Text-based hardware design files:
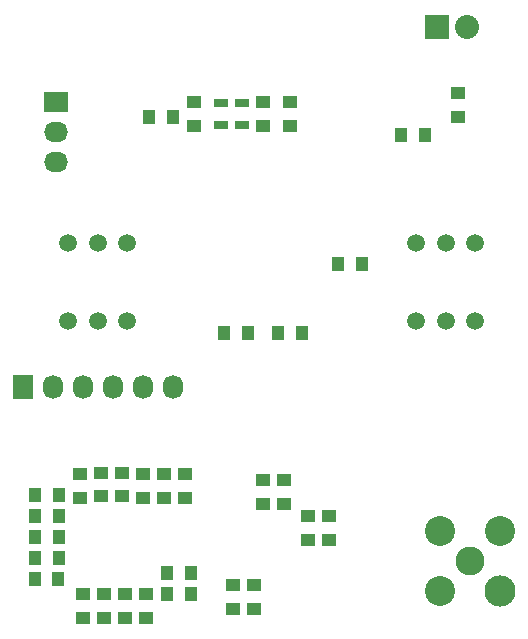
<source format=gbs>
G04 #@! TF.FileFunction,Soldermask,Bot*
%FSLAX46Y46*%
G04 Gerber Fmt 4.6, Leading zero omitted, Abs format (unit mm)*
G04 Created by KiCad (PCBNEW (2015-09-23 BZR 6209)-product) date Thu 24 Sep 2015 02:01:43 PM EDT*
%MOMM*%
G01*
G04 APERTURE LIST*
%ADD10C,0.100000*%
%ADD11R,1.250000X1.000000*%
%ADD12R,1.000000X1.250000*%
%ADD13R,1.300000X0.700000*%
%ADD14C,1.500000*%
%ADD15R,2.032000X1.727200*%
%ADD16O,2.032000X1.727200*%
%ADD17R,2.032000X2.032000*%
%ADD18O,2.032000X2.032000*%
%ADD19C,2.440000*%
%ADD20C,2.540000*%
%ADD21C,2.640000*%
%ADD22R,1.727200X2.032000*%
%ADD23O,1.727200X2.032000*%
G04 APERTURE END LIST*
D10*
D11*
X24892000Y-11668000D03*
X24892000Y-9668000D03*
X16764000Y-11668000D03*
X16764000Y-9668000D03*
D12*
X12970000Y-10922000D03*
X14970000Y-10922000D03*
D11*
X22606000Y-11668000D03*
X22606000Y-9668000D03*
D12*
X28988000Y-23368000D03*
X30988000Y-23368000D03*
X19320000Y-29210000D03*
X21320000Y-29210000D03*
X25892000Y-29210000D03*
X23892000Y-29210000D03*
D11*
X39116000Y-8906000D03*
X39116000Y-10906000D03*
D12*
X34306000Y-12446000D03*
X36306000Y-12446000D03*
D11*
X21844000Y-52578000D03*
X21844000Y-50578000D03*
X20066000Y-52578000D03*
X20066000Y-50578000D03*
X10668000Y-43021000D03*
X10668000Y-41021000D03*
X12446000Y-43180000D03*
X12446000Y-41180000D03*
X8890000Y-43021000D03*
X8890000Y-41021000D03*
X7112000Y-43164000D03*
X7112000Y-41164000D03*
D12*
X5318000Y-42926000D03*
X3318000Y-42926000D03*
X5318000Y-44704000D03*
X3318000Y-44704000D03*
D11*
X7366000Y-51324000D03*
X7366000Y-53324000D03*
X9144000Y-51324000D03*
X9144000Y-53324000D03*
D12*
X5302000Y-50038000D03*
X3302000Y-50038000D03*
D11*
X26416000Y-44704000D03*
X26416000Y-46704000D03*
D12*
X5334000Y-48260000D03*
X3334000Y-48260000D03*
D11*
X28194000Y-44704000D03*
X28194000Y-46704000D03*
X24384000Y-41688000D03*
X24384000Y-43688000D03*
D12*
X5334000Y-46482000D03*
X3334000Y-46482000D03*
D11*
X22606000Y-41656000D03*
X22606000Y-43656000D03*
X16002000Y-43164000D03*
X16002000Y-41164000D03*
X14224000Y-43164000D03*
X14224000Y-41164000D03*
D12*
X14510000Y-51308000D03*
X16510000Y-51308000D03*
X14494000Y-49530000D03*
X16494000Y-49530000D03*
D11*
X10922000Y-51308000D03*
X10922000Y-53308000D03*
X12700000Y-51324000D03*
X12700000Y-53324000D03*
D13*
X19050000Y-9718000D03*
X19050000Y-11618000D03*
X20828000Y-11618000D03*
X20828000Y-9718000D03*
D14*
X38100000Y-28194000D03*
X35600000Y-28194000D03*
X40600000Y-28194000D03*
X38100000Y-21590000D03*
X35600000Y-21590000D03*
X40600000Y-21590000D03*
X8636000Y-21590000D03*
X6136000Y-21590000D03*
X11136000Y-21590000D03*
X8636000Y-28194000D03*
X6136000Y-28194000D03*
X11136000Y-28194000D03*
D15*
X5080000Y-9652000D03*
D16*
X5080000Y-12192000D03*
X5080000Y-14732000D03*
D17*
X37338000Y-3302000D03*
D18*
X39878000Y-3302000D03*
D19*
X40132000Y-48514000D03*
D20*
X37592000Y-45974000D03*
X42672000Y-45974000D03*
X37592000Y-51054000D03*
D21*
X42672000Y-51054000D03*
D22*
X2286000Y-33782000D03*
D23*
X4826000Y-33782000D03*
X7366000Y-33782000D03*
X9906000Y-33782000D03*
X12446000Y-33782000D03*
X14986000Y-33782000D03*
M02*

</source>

◆ **REQUIRED ACTION**: Reproduce the data above line for line, excluding every picture.

◆ **ANSWER SECTION**:
<source format=gbs>
G04 #@! TF.FileFunction,Soldermask,Bot*
%FSLAX46Y46*%
G04 Gerber Fmt 4.6, Leading zero omitted, Abs format (unit mm)*
G04 Created by KiCad (PCBNEW (2015-09-23 BZR 6209)-product) date Thu 24 Sep 2015 02:01:43 PM EDT*
%MOMM*%
G01*
G04 APERTURE LIST*
%ADD10C,0.100000*%
%ADD11R,1.250000X1.000000*%
%ADD12R,1.000000X1.250000*%
%ADD13R,1.300000X0.700000*%
%ADD14C,1.500000*%
%ADD15R,2.032000X1.727200*%
%ADD16O,2.032000X1.727200*%
%ADD17R,2.032000X2.032000*%
%ADD18O,2.032000X2.032000*%
%ADD19C,2.440000*%
%ADD20C,2.540000*%
%ADD21C,2.640000*%
%ADD22R,1.727200X2.032000*%
%ADD23O,1.727200X2.032000*%
G04 APERTURE END LIST*
D10*
D11*
X24892000Y-11668000D03*
X24892000Y-9668000D03*
X16764000Y-11668000D03*
X16764000Y-9668000D03*
D12*
X12970000Y-10922000D03*
X14970000Y-10922000D03*
D11*
X22606000Y-11668000D03*
X22606000Y-9668000D03*
D12*
X28988000Y-23368000D03*
X30988000Y-23368000D03*
X19320000Y-29210000D03*
X21320000Y-29210000D03*
X25892000Y-29210000D03*
X23892000Y-29210000D03*
D11*
X39116000Y-8906000D03*
X39116000Y-10906000D03*
D12*
X34306000Y-12446000D03*
X36306000Y-12446000D03*
D11*
X21844000Y-52578000D03*
X21844000Y-50578000D03*
X20066000Y-52578000D03*
X20066000Y-50578000D03*
X10668000Y-43021000D03*
X10668000Y-41021000D03*
X12446000Y-43180000D03*
X12446000Y-41180000D03*
X8890000Y-43021000D03*
X8890000Y-41021000D03*
X7112000Y-43164000D03*
X7112000Y-41164000D03*
D12*
X5318000Y-42926000D03*
X3318000Y-42926000D03*
X5318000Y-44704000D03*
X3318000Y-44704000D03*
D11*
X7366000Y-51324000D03*
X7366000Y-53324000D03*
X9144000Y-51324000D03*
X9144000Y-53324000D03*
D12*
X5302000Y-50038000D03*
X3302000Y-50038000D03*
D11*
X26416000Y-44704000D03*
X26416000Y-46704000D03*
D12*
X5334000Y-48260000D03*
X3334000Y-48260000D03*
D11*
X28194000Y-44704000D03*
X28194000Y-46704000D03*
X24384000Y-41688000D03*
X24384000Y-43688000D03*
D12*
X5334000Y-46482000D03*
X3334000Y-46482000D03*
D11*
X22606000Y-41656000D03*
X22606000Y-43656000D03*
X16002000Y-43164000D03*
X16002000Y-41164000D03*
X14224000Y-43164000D03*
X14224000Y-41164000D03*
D12*
X14510000Y-51308000D03*
X16510000Y-51308000D03*
X14494000Y-49530000D03*
X16494000Y-49530000D03*
D11*
X10922000Y-51308000D03*
X10922000Y-53308000D03*
X12700000Y-51324000D03*
X12700000Y-53324000D03*
D13*
X19050000Y-9718000D03*
X19050000Y-11618000D03*
X20828000Y-11618000D03*
X20828000Y-9718000D03*
D14*
X38100000Y-28194000D03*
X35600000Y-28194000D03*
X40600000Y-28194000D03*
X38100000Y-21590000D03*
X35600000Y-21590000D03*
X40600000Y-21590000D03*
X8636000Y-21590000D03*
X6136000Y-21590000D03*
X11136000Y-21590000D03*
X8636000Y-28194000D03*
X6136000Y-28194000D03*
X11136000Y-28194000D03*
D15*
X5080000Y-9652000D03*
D16*
X5080000Y-12192000D03*
X5080000Y-14732000D03*
D17*
X37338000Y-3302000D03*
D18*
X39878000Y-3302000D03*
D19*
X40132000Y-48514000D03*
D20*
X37592000Y-45974000D03*
X42672000Y-45974000D03*
X37592000Y-51054000D03*
D21*
X42672000Y-51054000D03*
D22*
X2286000Y-33782000D03*
D23*
X4826000Y-33782000D03*
X7366000Y-33782000D03*
X9906000Y-33782000D03*
X12446000Y-33782000D03*
X14986000Y-33782000D03*
M02*

</source>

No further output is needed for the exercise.